See because I am "brain injured" there are often conversations and debates about my life and my treatment. Many of these take place behind closed doors... supposedly so as to not upset me in any unwarranted manner. (First clue on bigotry, decisions are based upon what you MIGHT think or feel.) Of course once the decisions regarding your life is disclosed to you options available to you are limited down to just two. Go along or don't go along.

"Don't go along" has a host of problems for the planners. However there is one easy answer that requires no effort or thought. (Second bigotry warning sign - No effort or thought solutions.) Shrugging off non-compliance of behavior is dirt easy since the person can not be trusted to have any thinking worth listening to in that "damaged" brain of theirs.

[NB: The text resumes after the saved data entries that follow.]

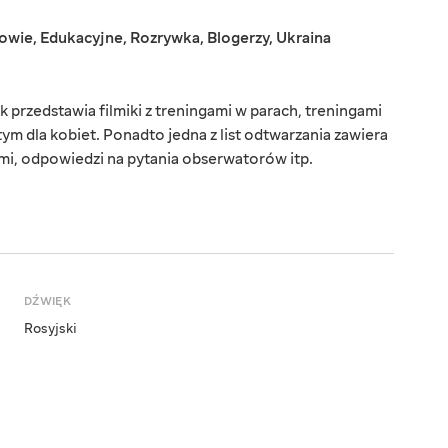
rowie
,
Edukacyjne
,
Rozrywka
,
Blogerzy
,
Ukraina
rzedstawia filmiki z treningami w parach, treningami
ym dla kobiet. Ponadto jedna z list odtwarzania zawiera
i, odpowiedzi na pytania obserwatorów itp.
DŹWIĘK
Rosyjski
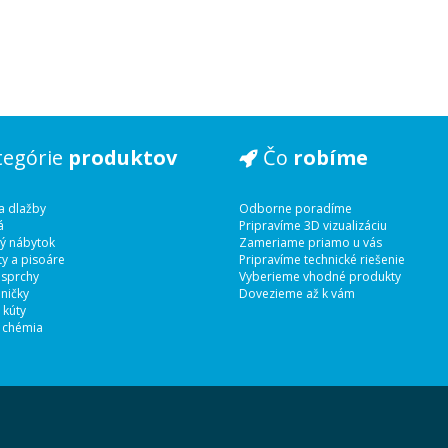
tegórie
produktov
Čo
robíme
a dlažby
Odborne poradíme
á
Pripravíme 3D vizualizáciu
ý nábytok
Zameriame priamo u vás
y a pisoáre
Pripravíme technické riešenie
 sprchy
Vyberieme vhodné produkty
ničky
Dovezieme až k vám
 kúty
 chémia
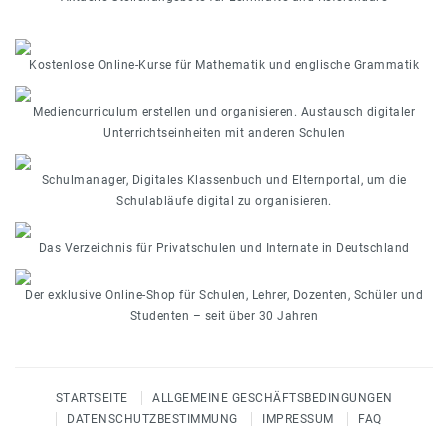
Kostenlose Online-Kurse für Mathematik und englische Grammatik
Mediencurriculum erstellen und organisieren. Austausch digitaler
Unterrichtseinheiten mit anderen Schulen
Schulmanager, Digitales Klassenbuch und Elternportal, um die
Schulabläufe digital zu organisieren.
Das Verzeichnis für Privatschulen und Internate in Deutschland
Der exklusive Online-Shop für Schulen, Lehrer, Dozenten, Schüler und
Studenten – seit über 30 Jahren
STARTSEITE
ALLGEMEINE GESCHÄFTSBEDINGUNGEN
DATENSCHUTZBESTIMMUNG
IMPRESSUM
FAQ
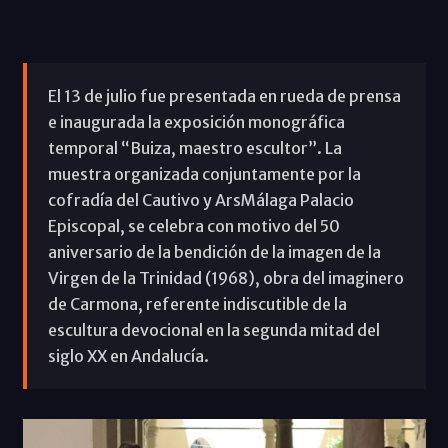
El 13 de julio fue presentada en rueda de prensa
e inaugurada la exposición monográfica
temporal “Buiza, maestro escultor”. La
muestra organizada conjuntamente por la
cofradía del Cautivo y ArsMálaga Palacio
Episcopal, se celebra con motivo del 50
aniversario de la bendición de la imagen de la
Virgen de la Trinidad (1968), obra del imaginero
de Carmona, referente indiscutible de la
escultura devocional en la segunda mitad del
siglo XX en Andalucía.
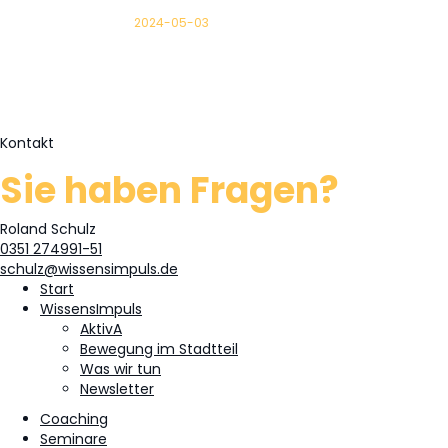
2024-05-03
Kontakt
Sie haben Fragen?
Roland Schulz
0351 274991-51
schulz@wissensimpuls.de
Start
WissensImpuls
AktivA
Bewegung im Stadtteil
Was wir tun
Newsletter
Coaching
Seminare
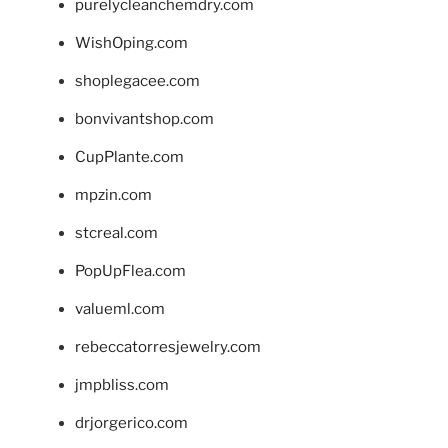
purelycleanchemdry.com
WishOping.com
shoplegacee.com
bonvivantshop.com
CupPlante.com
mpzin.com
stcreal.com
PopUpFlea.com
valueml.com
rebeccatorresjewelry.com
jmpbliss.com
drjorgerico.com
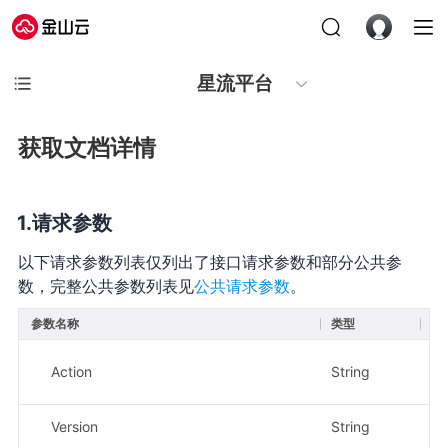
星流平台
获取文档详情
请求参数
以下请求参数列表仅列出了接口请求参数和部分公共参
数，完整公共参数列表见
公共请求参数
。
参数名称
类型
必
Action
String
是
Version
String
是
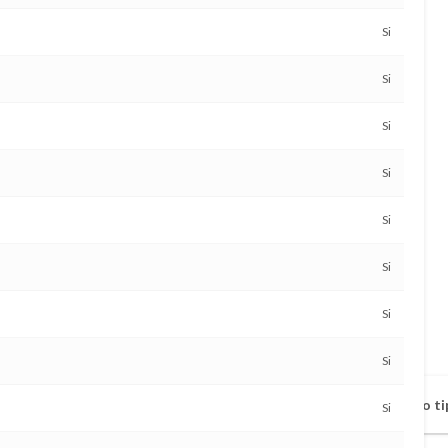
Si
Si
Si
Si
Si
Si
Si
Si
Vehículo disponible a todo ti
Si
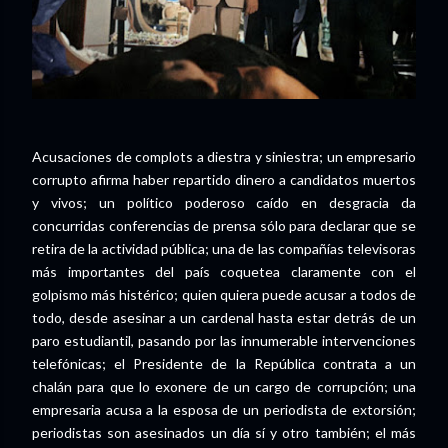
Acusaciones de complots a diestra y siniestra; un empresario
corrupto afirma haber repartido dinero a candidatos muertos
y vivos; un político poderoso caído en desgracia da
concurridas conferencias de prensa sólo para declarar que se
retira de la actividad pública; una de las compañías televisoras
más importantes del país coquetea claramente con el
golpismo más histérico; quien quiera puede acusar a todos de
todo, desde asesinar a un cardenal hasta estar detrás de un
paro estudiantil, pasando por las innumerable intervenciones
telefónicas; el Presidente de la República contrata a un
chalán para que lo exonere de un cargo de corrupción; una
empresaria acusa a la esposa de un periodista de extorsión;
periodistas son asesinados un día sí y otro también; el más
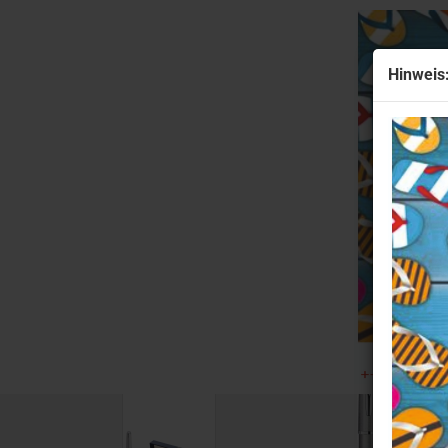
Hinweis
AUSWEISHÜLLEN & AUSWEISJOJO
GESCHENK
»
»
Startseite
Geschenkartikel
Waterman® Füllfederha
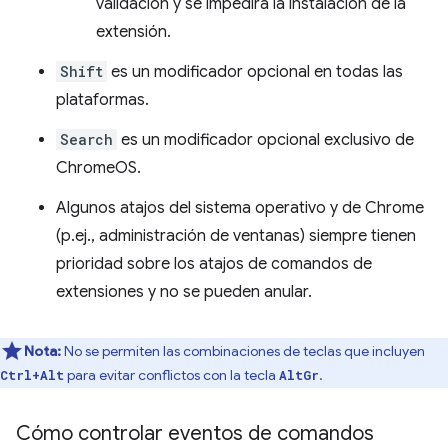
validación y se impedirá la instalación de la
extensión.
Shift
es un modificador opcional en todas las
plataformas.
Search
es un modificador opcional exclusivo de
ChromeOS.
Algunos atajos del sistema operativo y de Chrome
(p.ej., administración de ventanas) siempre tienen
prioridad sobre los atajos de comandos de
extensiones y no se pueden anular.
Nota:
No se permiten las combinaciones de teclas que incluyen
para evitar conflictos con la tecla
.
Ctrl+Alt
AltGr
Cómo controlar eventos de comandos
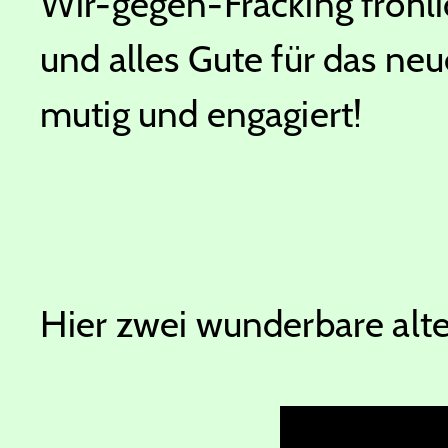
Wir-gegen-Fracking fröhl
und alles Gute für das neue
mutig und engagiert!
Hier zwei wunderbare alte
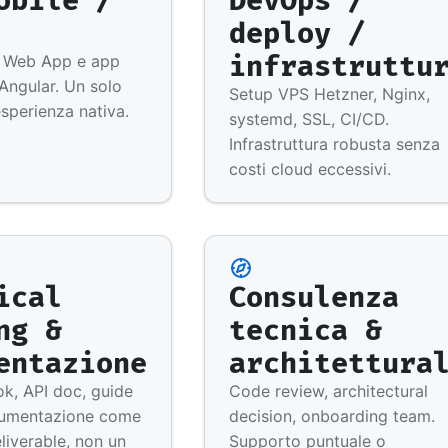
deploy /
infrastruttu
e Web App e app
Angular. Un solo
Setup VPS Hetzner, Nginx,
sperienza nativa.
systemd, SSL, CI/CD.
Infrastruttura robusta senza
costi cloud eccessivi.
ical
Consulenza
ng &
tecnica &
entazione
architettura
k, API doc, guide
Code review, architectural
cumentazione come
decision, onboarding team.
liverable, non un
Supporto puntuale o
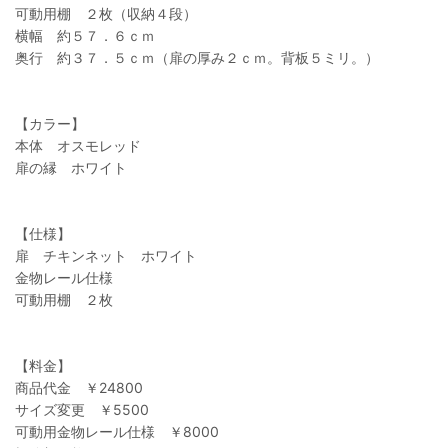
可動用棚 ２枚（収納４段）
横幅 約５７．６ｃｍ
奥行 約３７．５ｃｍ（扉の厚み２ｃｍ。背板５ミリ。）
【カラー】
本体 オスモレッド
扉の縁 ホワイト
【仕様】
扉 チキンネット ホワイト
金物レール仕様
可動用棚 ２枚
【料金】
商品代金 ￥24800
サイズ変更 ￥5500
可動用金物レール仕様 ￥8000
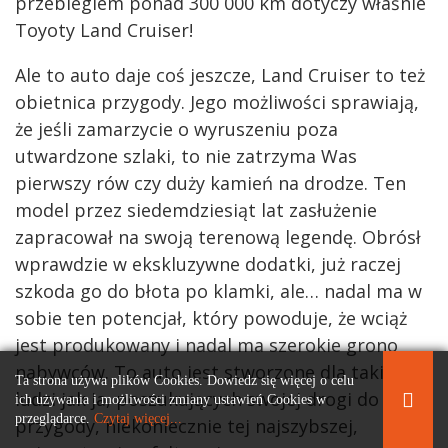
przebiegiem ponad 300 000 km dotyczy właśnie
Toyoty Land Cruiser!
Ale to auto daje coś jeszcze, Land Cruiser to też
obietnica przygody. Jego możliwości sprawiają,
że jeśli zamarzycie o wyruszeniu poza
utwardzone szlaki, to nie zatrzyma Was
pierwszy rów czy duży kamień na drodze. Ten
model przez siedemdziesiąt lat zasłużenie
zapracował na swoją terenową legendę. Obrósł
wprawdzie w ekskluzywne dodatki, już raczej
szkoda go do błota po klamki, ale… nadal ma w
sobie ten potencjał, który powoduje, że wciąż
jest produkowany i nadal ma szerokie grono
nabywców. To auto jest stworzone dla takich
Ta strona używa plików Cookies. Dowiedz się więcej o celu
ludzi jak ja, poszukujących swojej drogi do
ich używania i możliwości zmiany ustawień Cookies w
przeglądarce.
Czytaj więcej...
przygody, niekoniecznie tej najszybszej,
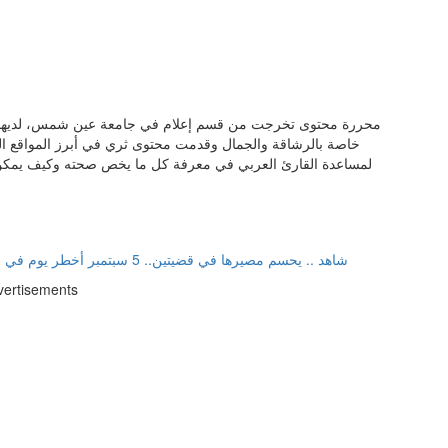
خاصة بالرشاقة والجمال وقدمت محتوى ثري في أبرز المواقع ال
لمساعدة القارئ العربي في معرفة كل ما يخص صحته وكيف يمكن 
شاهد .. يحسم مصيرها في قضيتين.. 5 سبتمبر أخطر يوم في حياة سارة خليفة
vertisements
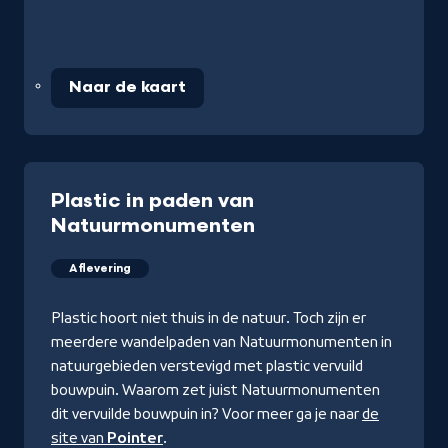
Naar de kaart
Plastic in paden van
Natuurmonumenten
Aflevering
Plastic hoort niet thuis in de natuur. Toch zijn er
meerdere wandelpaden van Natuurmonumenten in
natuurgebieden verstevigd met plastic vervuild
bouwpuin. Waarom zet juist Natuurmonumenten
dit vervuilde bouwpuin in? Voor meer ga je naar
de
site van
Pointer
.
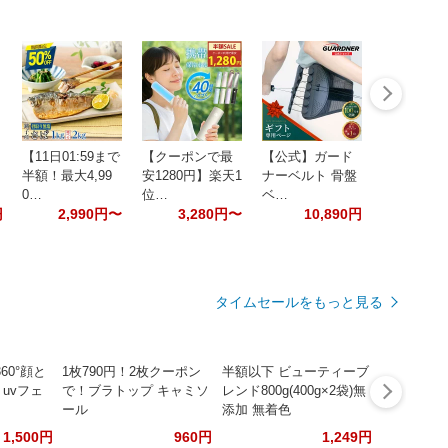
【11日01:59まで
【クーポンで最
【公式】ガード
半額！最大4,99
安1280円】楽天1
ナーベルト 骨盤
0…
位…
ベ…
円
2,990円〜
3,280円〜
10,890円
タイムセールをもっと見る
60°顔と
1枚790円！2枚クーポン
半額以下 ビューティーブ
uvフェ
で！ブラトップ キャミソ
レンド800g(400g×2袋)無
ール
添加 無着色
1,500円
960円
1,249円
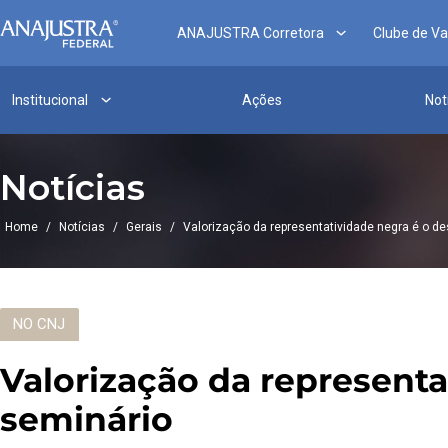
ANAJUSTRA Corretora
Clube de V
Institucional
Ações
Not
Notícias
Home
/
Notícias
/
Gerais
/
Valorização da representatividade negra é o d
NO CNJ
Valorização da representa
seminário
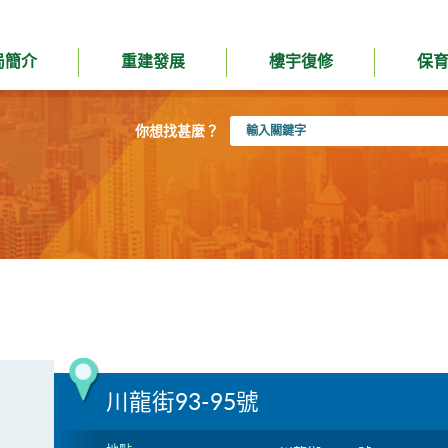
局簡介
重建發展
樓宇復修
保
輸
你想找甚麼？
入
關
鍵
字
川龍街93-95號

Now, are you ready for some eye opening? Before my accident I was a Freemason Mensan Purple Hearted Airborne Veteran who has been married twice, painfully buried one child and the raised white child of a wonderful black family. Before my accident I was a person of immense value, a person who has seen many aspects of life not commonly experienced in one place. Common experiences, heck yeah, but all in one place? Only the Grand Architect.... errr.... God could have designed my poor before accident life.

So what I am distinctly struggling with, and maybe you can answer me, is what part of my accident removed those important parts of my life. I mean removed them so completely that I am simply not to be listened to, not to be of any significance regarding how I am treated (even as a person) or how I may care is determined.

I guess more important is this: How do I express it in such a humble polite manner that I won't be summarily dismissed as a problem child? Hunh? How?

So am I angry? Damn straight. I just have nowhere to place my anger. No recipient ... ... even on myself. So I am angry but not angry at the same time. What else is left to me?